*Short problem A:*
In the reflection on Ezekiel, rewrite the part starting at "Wow, what a" and ending at "in every passage...", changing "days" to "weeks".
*Short problem B:*
Name, in order, the things the reflection on Ezekiel lists as displeasing God.

*Excerpt provided:*
☆ ☆ ☆ ☆
I have been reading Ezekiel.
Wow, what a life he was asked to live before the people.
A living example of God's message to them...
Lie on one side for so many days, eat rations cooked over human dung... etc....


.... The past few days I have been noticing the things that

God is not pleased about.

First and seemingly in every passage...
the things that displease God.
(Not just Ezediel either)
Idolatry.
Then
Sexual aberrations (sometimes connected with the first, sometimes not)
Then
Inappropriate relations with each other.... theft, not caring for poor etc

Idolatry - 1st on the list....

Hmm...
What does my culture tell me is 1st?
What are the 'BIG' sins?

Probably sexual.....
Hmm....
But not a stone
or wood or metal IDOL on the street corner
or in our house...
(And yes a car, boat, RV etc can be an idol.....)

But I think there is something else
that is much more subtle and pervasive
that was at the root of Israel's problem
and mine.....

I think it is;
God is not relevant
God is not my 'go to'
God is just (another?) ubiquitous impersonal force.... somewhere out there
that has no real connection to what is going on in my life...

Chapter 23 in Ezekiel is a rather graphic / coarse picture of 2 parts of the nation
looking for love and satisfaction in someone other than God.
God brings out the lustful passion of sex and compares it to their frenzy
to find 'life' in even their enemies.
The nations and systems that will eventually slay and enslave them.

What is our idolatry?
☆ ☆ ☆ ☆
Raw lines

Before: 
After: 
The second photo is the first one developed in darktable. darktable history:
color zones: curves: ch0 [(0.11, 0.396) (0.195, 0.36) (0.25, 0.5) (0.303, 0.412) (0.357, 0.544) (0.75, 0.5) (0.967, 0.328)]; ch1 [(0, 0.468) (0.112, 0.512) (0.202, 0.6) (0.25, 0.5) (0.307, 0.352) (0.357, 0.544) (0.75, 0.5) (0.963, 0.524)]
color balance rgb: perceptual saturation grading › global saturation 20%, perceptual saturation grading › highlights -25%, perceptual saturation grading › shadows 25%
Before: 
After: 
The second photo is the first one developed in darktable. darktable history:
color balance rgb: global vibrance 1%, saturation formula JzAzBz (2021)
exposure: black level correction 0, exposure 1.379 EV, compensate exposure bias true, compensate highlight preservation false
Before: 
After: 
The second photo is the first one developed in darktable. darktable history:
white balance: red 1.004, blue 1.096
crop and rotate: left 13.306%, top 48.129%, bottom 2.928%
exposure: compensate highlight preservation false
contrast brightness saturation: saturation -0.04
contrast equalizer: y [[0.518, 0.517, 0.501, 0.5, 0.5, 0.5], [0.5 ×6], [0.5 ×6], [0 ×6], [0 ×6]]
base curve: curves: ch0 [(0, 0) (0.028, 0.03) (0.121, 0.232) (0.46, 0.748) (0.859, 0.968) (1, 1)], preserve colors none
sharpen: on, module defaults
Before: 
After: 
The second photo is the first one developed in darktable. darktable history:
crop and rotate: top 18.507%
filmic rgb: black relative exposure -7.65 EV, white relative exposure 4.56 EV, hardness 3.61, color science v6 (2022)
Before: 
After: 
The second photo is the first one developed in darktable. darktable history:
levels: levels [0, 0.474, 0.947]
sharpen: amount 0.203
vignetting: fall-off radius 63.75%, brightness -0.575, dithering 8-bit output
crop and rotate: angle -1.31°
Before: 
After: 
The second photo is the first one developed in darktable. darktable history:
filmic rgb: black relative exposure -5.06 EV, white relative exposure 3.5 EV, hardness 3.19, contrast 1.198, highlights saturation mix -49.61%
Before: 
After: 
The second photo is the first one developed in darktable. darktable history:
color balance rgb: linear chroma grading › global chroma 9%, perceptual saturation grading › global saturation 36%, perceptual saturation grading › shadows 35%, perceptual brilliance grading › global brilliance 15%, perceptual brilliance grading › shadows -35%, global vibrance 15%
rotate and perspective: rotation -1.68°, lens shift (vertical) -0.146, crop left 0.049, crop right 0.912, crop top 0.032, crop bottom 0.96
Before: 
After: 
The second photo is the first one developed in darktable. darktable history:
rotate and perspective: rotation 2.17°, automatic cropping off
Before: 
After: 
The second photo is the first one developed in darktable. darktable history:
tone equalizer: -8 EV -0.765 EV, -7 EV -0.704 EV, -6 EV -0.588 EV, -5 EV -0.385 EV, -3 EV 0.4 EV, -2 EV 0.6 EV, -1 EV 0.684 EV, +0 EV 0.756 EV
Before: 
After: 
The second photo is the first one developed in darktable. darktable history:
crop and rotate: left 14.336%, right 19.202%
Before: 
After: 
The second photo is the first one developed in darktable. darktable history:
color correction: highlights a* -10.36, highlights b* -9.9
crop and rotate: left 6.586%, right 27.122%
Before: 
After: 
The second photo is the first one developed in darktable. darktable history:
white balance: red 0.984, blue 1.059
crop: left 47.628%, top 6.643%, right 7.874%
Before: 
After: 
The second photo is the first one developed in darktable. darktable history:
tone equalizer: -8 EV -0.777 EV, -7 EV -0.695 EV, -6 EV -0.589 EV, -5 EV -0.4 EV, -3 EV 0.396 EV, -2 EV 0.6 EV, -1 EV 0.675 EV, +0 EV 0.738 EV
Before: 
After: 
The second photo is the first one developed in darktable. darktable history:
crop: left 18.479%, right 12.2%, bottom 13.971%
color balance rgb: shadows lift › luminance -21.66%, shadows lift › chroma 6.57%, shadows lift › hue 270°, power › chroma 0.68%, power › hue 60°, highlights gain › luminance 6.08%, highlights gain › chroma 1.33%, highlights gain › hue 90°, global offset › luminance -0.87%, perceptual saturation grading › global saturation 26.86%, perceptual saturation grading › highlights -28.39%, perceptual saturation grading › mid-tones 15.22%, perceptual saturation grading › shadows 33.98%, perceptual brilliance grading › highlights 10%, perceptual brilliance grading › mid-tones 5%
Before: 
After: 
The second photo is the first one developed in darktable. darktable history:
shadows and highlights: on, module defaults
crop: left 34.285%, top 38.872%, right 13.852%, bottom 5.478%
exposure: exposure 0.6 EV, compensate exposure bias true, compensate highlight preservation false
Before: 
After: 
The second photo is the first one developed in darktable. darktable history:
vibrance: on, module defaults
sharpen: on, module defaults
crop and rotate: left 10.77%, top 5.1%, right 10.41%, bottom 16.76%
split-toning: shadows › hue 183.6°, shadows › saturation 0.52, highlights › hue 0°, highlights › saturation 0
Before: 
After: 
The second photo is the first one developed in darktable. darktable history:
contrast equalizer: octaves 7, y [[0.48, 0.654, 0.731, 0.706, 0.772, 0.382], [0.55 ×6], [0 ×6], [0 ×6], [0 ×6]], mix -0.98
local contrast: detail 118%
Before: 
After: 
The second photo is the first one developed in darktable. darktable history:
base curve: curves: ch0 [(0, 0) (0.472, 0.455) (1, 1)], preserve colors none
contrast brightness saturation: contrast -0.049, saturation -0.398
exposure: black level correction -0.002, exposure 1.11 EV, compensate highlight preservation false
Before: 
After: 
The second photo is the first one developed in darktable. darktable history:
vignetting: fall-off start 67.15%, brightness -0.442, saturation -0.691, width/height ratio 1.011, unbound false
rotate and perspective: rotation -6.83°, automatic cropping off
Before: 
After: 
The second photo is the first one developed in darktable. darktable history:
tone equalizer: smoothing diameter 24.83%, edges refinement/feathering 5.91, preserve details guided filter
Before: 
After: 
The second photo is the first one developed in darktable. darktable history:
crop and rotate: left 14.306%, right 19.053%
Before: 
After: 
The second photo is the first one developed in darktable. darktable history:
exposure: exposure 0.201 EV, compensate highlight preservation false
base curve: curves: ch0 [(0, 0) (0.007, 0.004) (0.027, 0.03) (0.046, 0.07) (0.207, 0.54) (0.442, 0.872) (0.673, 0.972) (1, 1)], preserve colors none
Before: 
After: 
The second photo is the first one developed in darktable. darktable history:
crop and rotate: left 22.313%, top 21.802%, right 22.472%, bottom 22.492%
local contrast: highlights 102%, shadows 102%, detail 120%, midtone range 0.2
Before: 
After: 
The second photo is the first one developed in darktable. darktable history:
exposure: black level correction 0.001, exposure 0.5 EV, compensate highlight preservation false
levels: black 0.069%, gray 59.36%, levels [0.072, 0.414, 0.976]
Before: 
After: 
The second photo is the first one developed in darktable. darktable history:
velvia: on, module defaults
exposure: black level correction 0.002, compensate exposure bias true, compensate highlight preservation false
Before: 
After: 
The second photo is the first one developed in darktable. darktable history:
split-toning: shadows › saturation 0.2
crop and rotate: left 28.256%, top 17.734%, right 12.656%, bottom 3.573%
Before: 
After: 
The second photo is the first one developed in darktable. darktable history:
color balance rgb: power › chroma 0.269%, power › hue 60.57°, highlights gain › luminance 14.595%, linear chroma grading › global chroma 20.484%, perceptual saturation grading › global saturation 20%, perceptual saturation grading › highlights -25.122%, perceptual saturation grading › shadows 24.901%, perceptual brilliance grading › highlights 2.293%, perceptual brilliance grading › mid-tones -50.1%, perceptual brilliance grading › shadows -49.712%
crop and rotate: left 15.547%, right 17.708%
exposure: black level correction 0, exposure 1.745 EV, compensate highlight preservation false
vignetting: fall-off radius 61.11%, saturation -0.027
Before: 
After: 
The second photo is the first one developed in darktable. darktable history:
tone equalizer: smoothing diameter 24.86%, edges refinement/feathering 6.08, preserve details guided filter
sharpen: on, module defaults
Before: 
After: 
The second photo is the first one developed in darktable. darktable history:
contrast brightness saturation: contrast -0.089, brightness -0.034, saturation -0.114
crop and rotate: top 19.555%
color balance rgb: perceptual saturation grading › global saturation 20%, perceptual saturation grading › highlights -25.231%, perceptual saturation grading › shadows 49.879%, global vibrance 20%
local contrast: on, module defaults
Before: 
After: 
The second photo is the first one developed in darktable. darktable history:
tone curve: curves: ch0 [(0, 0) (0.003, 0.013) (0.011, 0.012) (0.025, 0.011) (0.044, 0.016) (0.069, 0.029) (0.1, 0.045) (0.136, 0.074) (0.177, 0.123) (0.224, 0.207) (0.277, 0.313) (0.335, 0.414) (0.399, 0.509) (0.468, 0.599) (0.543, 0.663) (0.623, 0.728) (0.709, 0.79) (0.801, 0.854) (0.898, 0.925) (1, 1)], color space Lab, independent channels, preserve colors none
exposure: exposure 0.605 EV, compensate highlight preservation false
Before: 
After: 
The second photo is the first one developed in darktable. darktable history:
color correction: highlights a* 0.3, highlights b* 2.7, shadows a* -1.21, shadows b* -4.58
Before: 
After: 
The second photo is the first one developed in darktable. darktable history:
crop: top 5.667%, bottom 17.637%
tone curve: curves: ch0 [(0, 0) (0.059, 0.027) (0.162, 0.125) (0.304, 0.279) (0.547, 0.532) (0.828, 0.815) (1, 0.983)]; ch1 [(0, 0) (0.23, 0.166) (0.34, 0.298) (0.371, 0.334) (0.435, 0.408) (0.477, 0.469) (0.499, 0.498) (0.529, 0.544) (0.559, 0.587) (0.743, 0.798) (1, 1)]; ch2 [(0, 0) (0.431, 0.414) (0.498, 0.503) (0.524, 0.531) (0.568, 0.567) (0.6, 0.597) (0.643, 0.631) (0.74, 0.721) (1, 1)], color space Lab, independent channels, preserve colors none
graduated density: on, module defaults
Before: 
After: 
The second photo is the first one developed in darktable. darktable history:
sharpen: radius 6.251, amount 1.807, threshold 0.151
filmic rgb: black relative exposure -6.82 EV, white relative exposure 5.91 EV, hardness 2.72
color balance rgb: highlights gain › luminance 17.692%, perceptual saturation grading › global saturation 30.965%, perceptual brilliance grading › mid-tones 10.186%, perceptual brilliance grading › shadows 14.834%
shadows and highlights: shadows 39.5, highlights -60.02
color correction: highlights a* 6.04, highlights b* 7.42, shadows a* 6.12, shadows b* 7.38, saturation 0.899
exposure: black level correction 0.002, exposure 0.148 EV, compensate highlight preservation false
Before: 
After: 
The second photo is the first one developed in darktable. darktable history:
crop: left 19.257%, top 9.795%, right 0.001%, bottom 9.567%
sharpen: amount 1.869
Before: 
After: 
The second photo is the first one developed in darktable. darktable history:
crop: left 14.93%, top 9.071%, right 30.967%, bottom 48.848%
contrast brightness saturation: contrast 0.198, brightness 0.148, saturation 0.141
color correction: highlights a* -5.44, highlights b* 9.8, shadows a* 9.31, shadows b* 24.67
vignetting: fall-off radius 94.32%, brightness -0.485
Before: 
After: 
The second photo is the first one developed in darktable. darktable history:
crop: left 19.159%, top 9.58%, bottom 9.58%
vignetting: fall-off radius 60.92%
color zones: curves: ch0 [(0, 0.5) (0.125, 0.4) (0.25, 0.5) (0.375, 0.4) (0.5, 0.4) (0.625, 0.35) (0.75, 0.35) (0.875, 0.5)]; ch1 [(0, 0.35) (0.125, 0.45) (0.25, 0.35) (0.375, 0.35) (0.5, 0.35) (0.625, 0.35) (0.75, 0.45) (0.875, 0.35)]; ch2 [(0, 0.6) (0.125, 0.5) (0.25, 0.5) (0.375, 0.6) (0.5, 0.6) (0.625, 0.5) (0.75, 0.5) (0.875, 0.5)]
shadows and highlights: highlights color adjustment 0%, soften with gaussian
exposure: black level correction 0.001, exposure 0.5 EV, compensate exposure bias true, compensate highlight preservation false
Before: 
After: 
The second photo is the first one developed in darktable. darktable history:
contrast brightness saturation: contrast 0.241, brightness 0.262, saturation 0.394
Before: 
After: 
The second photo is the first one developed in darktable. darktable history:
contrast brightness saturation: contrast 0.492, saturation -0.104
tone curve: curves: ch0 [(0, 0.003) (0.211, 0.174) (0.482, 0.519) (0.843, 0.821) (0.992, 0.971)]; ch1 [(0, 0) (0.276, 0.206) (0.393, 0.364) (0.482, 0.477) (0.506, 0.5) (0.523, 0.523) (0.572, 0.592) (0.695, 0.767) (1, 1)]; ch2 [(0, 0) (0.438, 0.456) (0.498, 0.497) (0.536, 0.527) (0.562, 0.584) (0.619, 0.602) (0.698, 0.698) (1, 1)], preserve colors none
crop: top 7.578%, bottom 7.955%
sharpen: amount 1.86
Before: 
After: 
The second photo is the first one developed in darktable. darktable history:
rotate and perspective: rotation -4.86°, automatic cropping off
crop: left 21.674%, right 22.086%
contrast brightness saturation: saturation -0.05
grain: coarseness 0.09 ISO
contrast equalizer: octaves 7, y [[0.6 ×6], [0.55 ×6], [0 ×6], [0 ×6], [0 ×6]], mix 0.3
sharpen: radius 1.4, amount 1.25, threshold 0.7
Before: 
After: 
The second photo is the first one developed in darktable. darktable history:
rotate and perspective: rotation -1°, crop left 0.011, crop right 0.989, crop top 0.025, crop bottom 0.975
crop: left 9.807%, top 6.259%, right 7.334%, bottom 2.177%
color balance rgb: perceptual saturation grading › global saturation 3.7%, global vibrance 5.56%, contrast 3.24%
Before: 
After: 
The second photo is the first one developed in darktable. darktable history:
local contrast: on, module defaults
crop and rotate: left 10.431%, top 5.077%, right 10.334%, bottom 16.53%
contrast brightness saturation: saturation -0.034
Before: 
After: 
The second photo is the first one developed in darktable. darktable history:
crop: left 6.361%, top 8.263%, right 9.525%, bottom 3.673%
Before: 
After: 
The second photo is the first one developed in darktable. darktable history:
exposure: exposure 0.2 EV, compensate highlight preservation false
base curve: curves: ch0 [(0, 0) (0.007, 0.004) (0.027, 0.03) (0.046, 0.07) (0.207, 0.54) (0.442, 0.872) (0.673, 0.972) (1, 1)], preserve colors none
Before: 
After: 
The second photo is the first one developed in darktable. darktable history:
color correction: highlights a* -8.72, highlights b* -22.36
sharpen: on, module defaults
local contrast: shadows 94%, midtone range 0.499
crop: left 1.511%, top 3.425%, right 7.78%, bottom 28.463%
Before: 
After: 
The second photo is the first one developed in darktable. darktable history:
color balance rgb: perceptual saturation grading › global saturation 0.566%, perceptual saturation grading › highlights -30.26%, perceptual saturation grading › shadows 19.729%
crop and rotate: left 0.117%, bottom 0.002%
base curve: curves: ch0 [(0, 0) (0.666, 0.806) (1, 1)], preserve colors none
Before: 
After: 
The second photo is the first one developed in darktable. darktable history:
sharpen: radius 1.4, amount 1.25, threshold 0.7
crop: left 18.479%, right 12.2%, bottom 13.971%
☆ ☆ ☆ ☆
*Expected answer A:*
Wow, what a life he was asked to live before the people.
A living example of God's message to them...
Lie on one side for so many weeks, eat rations cooked over human dung... etc....


.... The past few weeks I have been noticing the things that

God is not pleased about.

First and seemingly in every passage...

*Expected answer B:*
Idolatry
Sexual aberrations
Inappropriate relations with each other